Q. Do you think we will we see any familiar characters we meet here in your future novels?

Oh, absolutely! I have nearly finished a second Ty Hunter novel in which not only Ty but Oliver and Zara return, as do Bingo, Delilah, Jonty, and Nevada, and.

  • Why does Caplan begin the novel with the murder of Billy Clausen? How do the opening chapters set up what follows and create a sense of suspense and mystery?

  • What makes Ty Hunter such an appealing protagonist? What are his most engaging qualities? In what ways is he both like and unlike other heroes of the genre, James Bond and Jason Bourne, for example?

  • In a moment of playful banter, Zara tells Ty that being an actor and a spy are “two sides of a coin” [p. 97]. In what ways are acting and spying similar? How does Ty use his skills in both areas in The Spy Who Jumped Off the Screen?

  • How does Ian justify stealing and selling nuclear warheads? Is there any truth to his argument that having more warheads loose in the world will actually lessen rather than increase the chances of conflict by empowering weaker nations with the means to protect themselves from aggression?

  • What kind of man is Philip Frost? What motivates him to do what he does? How does he justify his actions? What does Isabella mean when she describes Philip as “a symphony of frost and flame” [p. 201]?

  • Why are Ty and Isabella so drawn to each other?
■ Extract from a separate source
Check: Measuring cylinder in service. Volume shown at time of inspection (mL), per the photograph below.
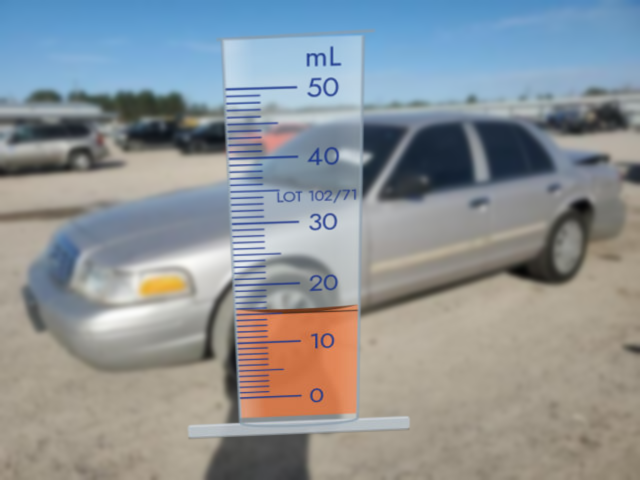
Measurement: 15 mL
How does their romance both complicate and accelerate the plot of the novel?

  • Oliver tells Ty, “This is not our grandfathers’ world, where the righteous and the evil retreated to their separate base camps. We live side by side in a world of very few uniforms now” [p. 194]. In what ways are good and evil ambiguous, or hard to separate, in the novel?

  • Why does Philip kill Ian? What does he gain by doing so? How does he feel about murdering his friend, mentor, and business partner?

  • What methods, both conventional and unconventional, do Ty and Oliver use to recapture the warheads? How are they able to uncover Philip and Ian’s plan and then thwart it?

  • The growing number of missing nuclear warheads is a very important issue, though it receives little media coverage. How does The Spy Who Jumped Off the Screen dramatize that issue and make it easier to comprehend?